**WHAT THE EXERCISE ASKS**: Exactly the lines from the beginning of the records to the line with "New Accounting Standards, Continued", both ends included, are to be given again, and pictures are to be left out.

Start of RECORDS

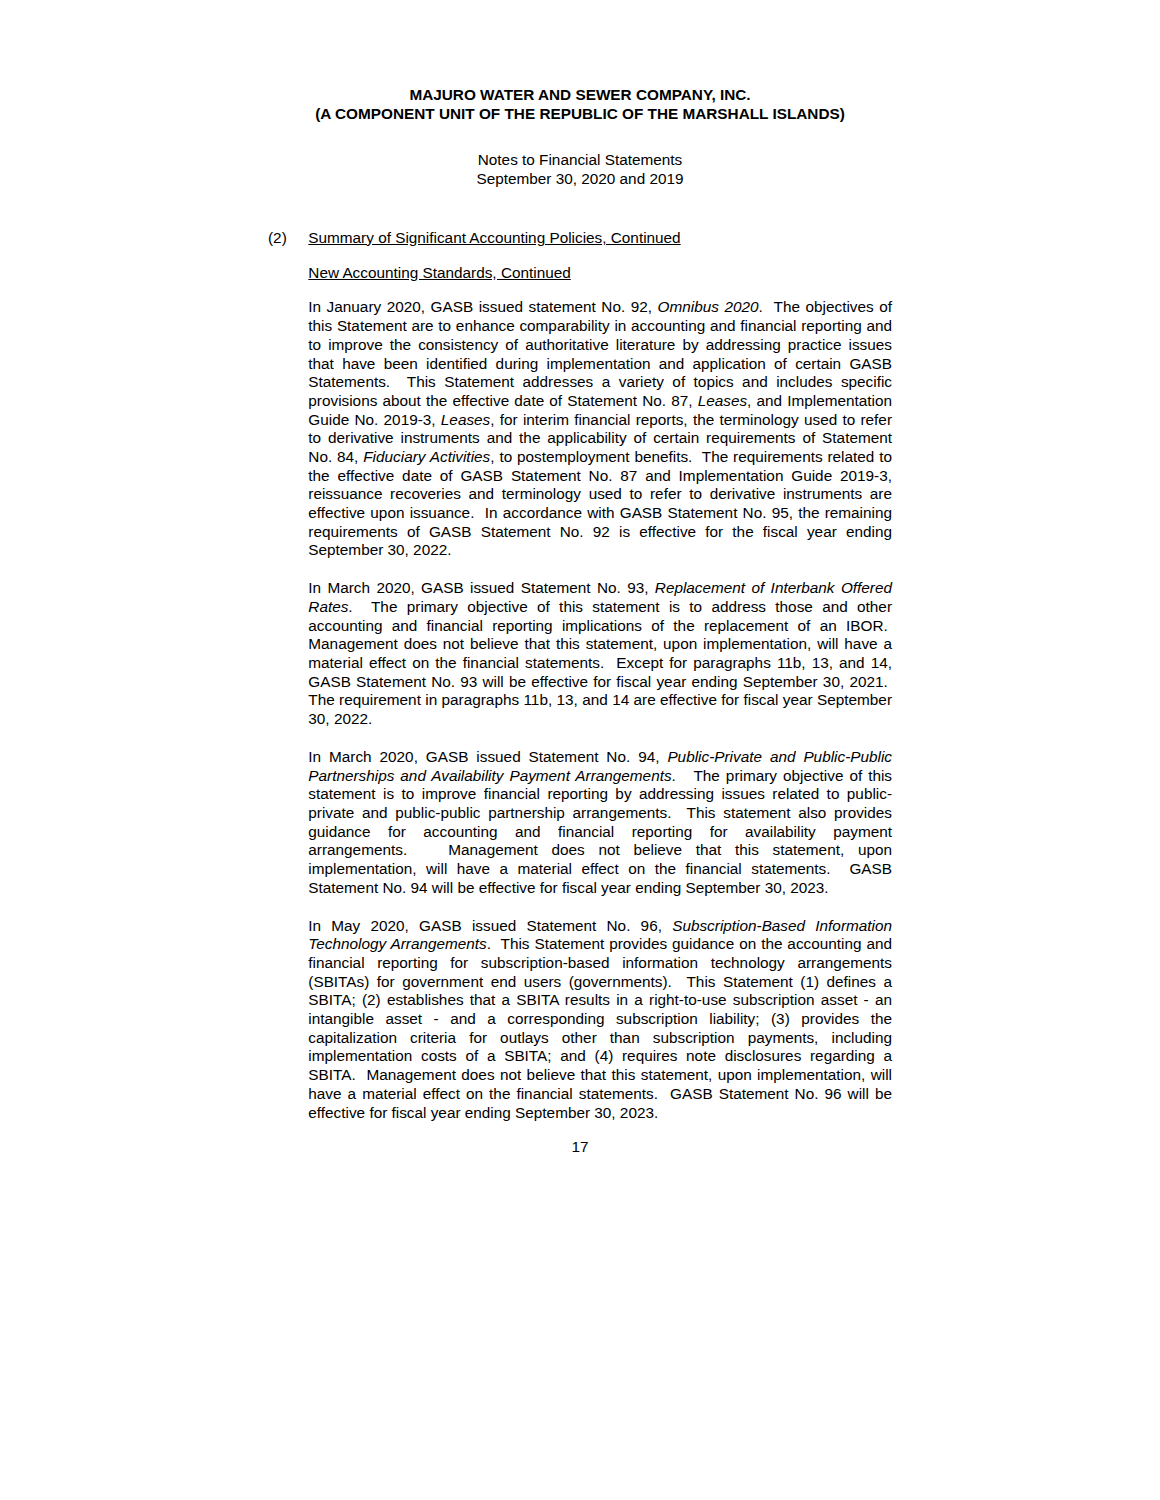MAJURO WATER AND SEWER COMPANY, INC.
(A COMPONENT UNIT OF THE REPUBLIC OF THE MARSHALL ISLANDS)
Notes to Financial Statements
September 30, 2020 and 2019
(2) Summary of Significant Accounting Policies, Continued
New Accounting Standards, Continued
In January 2020, GASB issued statement No. 92, Omnibus 2020. The objectives of this Statement are to enhance comparability in accounting and financial reporting and to improve the consistency of authoritative literature by addressing practice issues that have been identified during implementation and application of certain GASB Statements. This Statement addresses a variety of topics and includes specific provisions about the effective date of Statement No. 87, Leases, and Implementation Guide No. 2019-3, Leases, for interim financial reports, the terminology used to refer to derivative instruments and the applicability of certain requirements of Statement No. 84, Fiduciary Activities, to postemployment benefits. The requirements related to the effective date of GASB Statement No. 87 and Implementation Guide 2019-3, reissuance recoveries and terminology used to refer to derivative instruments are effective upon issuance. In accordance with GASB Statement No. 95, the remaining requirements of GASB Statement No. 92 is effective for the fiscal year ending September 30, 2022.
In March 2020, GASB issued Statement No. 93, Replacement of Interbank Offered Rates. The primary objective of this statement is to address those and other accounting and financial reporting implications of the replacement of an IBOR. Management does not believe that this statement, upon implementation, will have a material effect on the financial statements. Except for paragraphs 11b, 13, and 14, GASB Statement No. 93 will be effective for fiscal year ending September 30, 2021. The requirement in paragraphs 11b, 13, and 14 are effective for fiscal year September 30, 2022.
In March 2020, GASB issued Statement No. 94, Public-Private and Public-Public Partnerships and Availability Payment Arrangements. The primary objective of this statement is to improve financial reporting by addressing issues related to public-private and public-public partnership arrangements. This statement also provides guidance for accounting and financial reporting for availability payment arrangements. Management does not believe that this statement, upon implementation, will have a material effect on the financial statements. GASB Statement No. 94 will be effective for fiscal year ending September 30, 2023.
In May 2020, GASB issued Statement No. 96, Subscription-Based Information Technology Arrangements. This Statement provides guidance on the accounting and financial reporting for subscription-based information technology arrangements (SBITAs) for government end users (governments). This Statement (1) defines a SBITA; (2) establishes that a SBITA results in a right-to-use subscription asset - an intangible asset - and a corresponding subscription liability; (3) provides the capitalization criteria for outlays other than subscription payments, including implementation costs of a SBITA; and (4) requires note disclosures regarding a SBITA. Management does not believe that this statement, upon implementation, will have a material effect on the financial statements. GASB Statement No. 96 will be effective for fiscal year ending September 30, 2023.
17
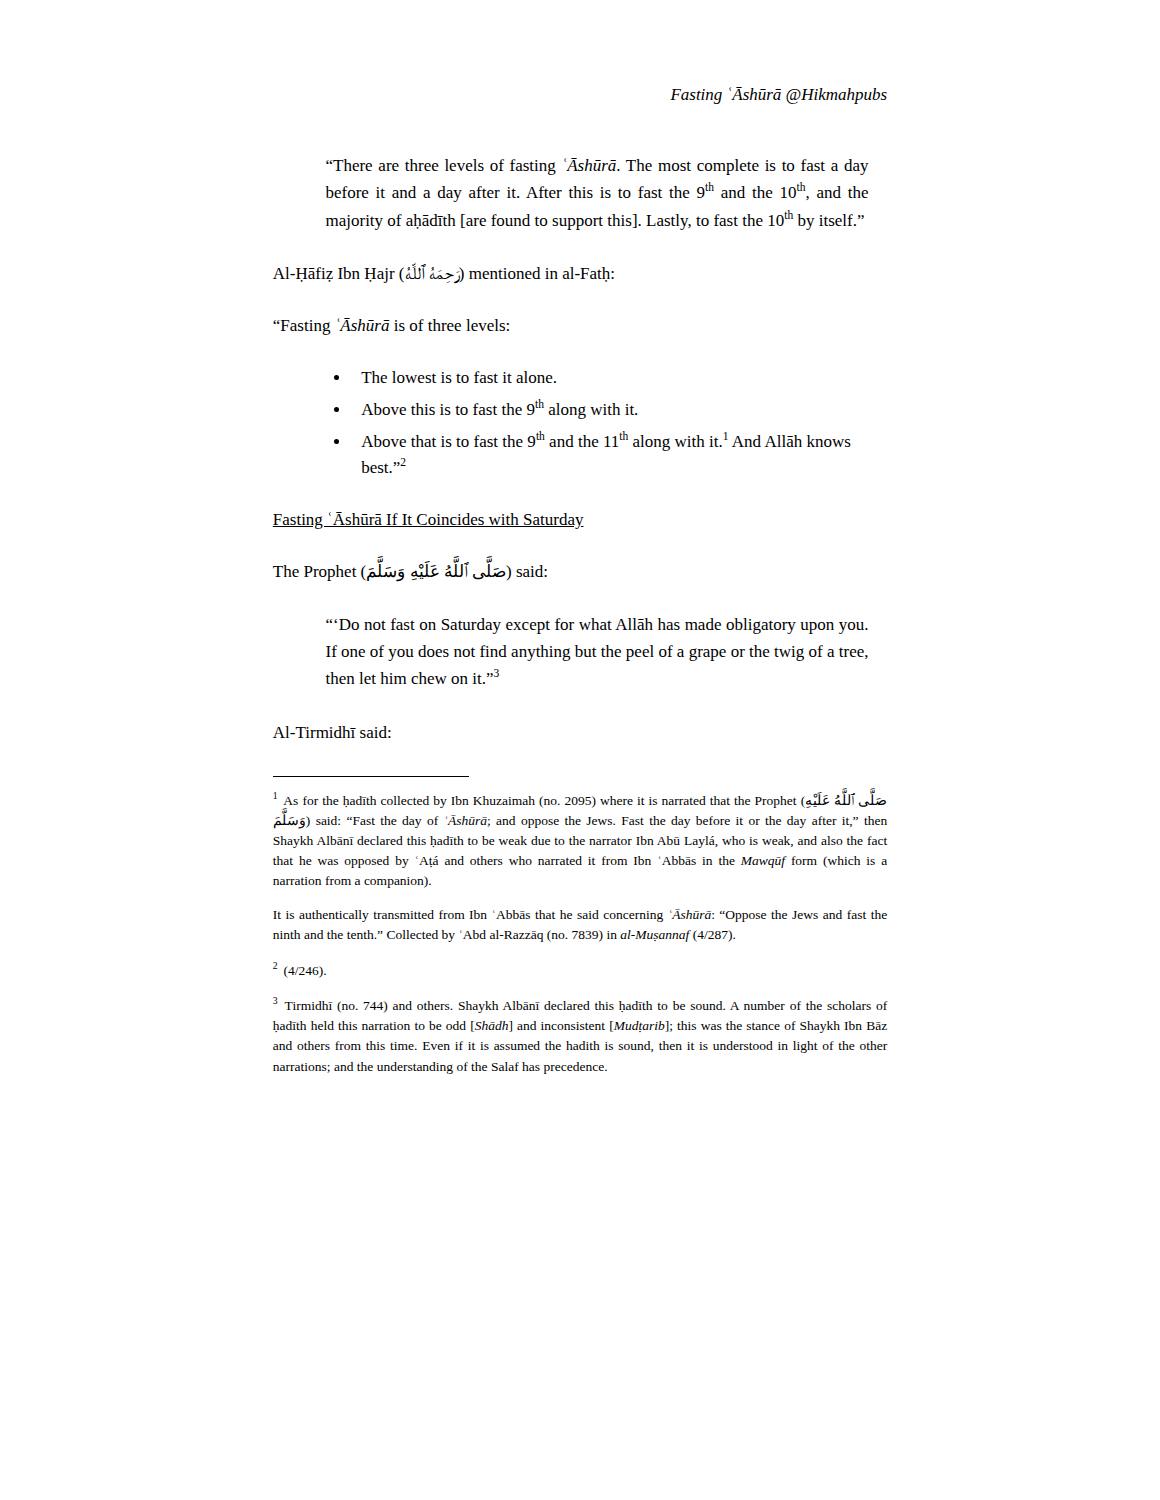Fasting ʿĀshūrā @Hikmahpubs
“There are three levels of fasting ʿĀshūrā. The most complete is to fast a day before it and a day after it. After this is to fast the 9th and the 10th, and the majority of aḥādīth [are found to support this]. Lastly, to fast the 10th by itself.”
Al-Ḥāfiẓ Ibn Ḥajr (رَحِمَهُ ٱللَّهُ) mentioned in al-Fatḥ:
“Fasting ʿĀshūrā is of three levels:
The lowest is to fast it alone.
Above this is to fast the 9th along with it.
Above that is to fast the 9th and the 11th along with it.1 And Allāh knows best.”2
Fasting ʿĀshūrā If It Coincides with Saturday
The Prophet (صَلَّى ٱللَّهُ عَلَيْهِ وَسَلَّمَ) said:
“‘Do not fast on Saturday except for what Allāh has made obligatory upon you. If one of you does not find anything but the peel of a grape or the twig of a tree, then let him chew on it.”3
Al-Tirmidhī said:
1 As for the ḥadīth collected by Ibn Khuzaimah (no. 2095) where it is narrated that the Prophet (صَلَّى ٱللَّهُ عَلَيْهِ وَسَلَّمَ) said: “Fast the day of ʿĀshūrā; and oppose the Jews. Fast the day before it or the day after it,” then Shaykh Albānī declared this ḥadīth to be weak due to the narrator Ibn Abū Laylá, who is weak, and also the fact that he was opposed by ʿAṭá and others who narrated it from Ibn ʿAbbās in the Mawqūf form (which is a narration from a companion).
It is authentically transmitted from Ibn ʿAbbās that he said concerning ʿĀshūrā: “Oppose the Jews and fast the ninth and the tenth.” Collected by ʿAbd al-Razzāq (no. 7839) in al-Muṣannaf (4/287).
2 (4/246).
3 Tirmidhī (no. 744) and others. Shaykh Albānī declared this ḥadīth to be sound. A number of the scholars of ḥadīth held this narration to be odd [Shādh] and inconsistent [Mudṭarib]; this was the stance of Shaykh Ibn Bāz and others from this time. Even if it is assumed the hadith is sound, then it is understood in light of the other narrations; and the understanding of the Salaf has precedence.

End of RECORDS

**SOLUTION FOR THIS EXERCISE**:
MAJURO WATER AND SEWER COMPANY, INC.
(A COMPONENT UNIT OF THE REPUBLIC OF THE MARSHALL ISLANDS)
Notes to Financial Statements
September 30, 2020 and 2019
(2) Summary of Significant Accounting Policies, Continued
New Accounting Standards, Continued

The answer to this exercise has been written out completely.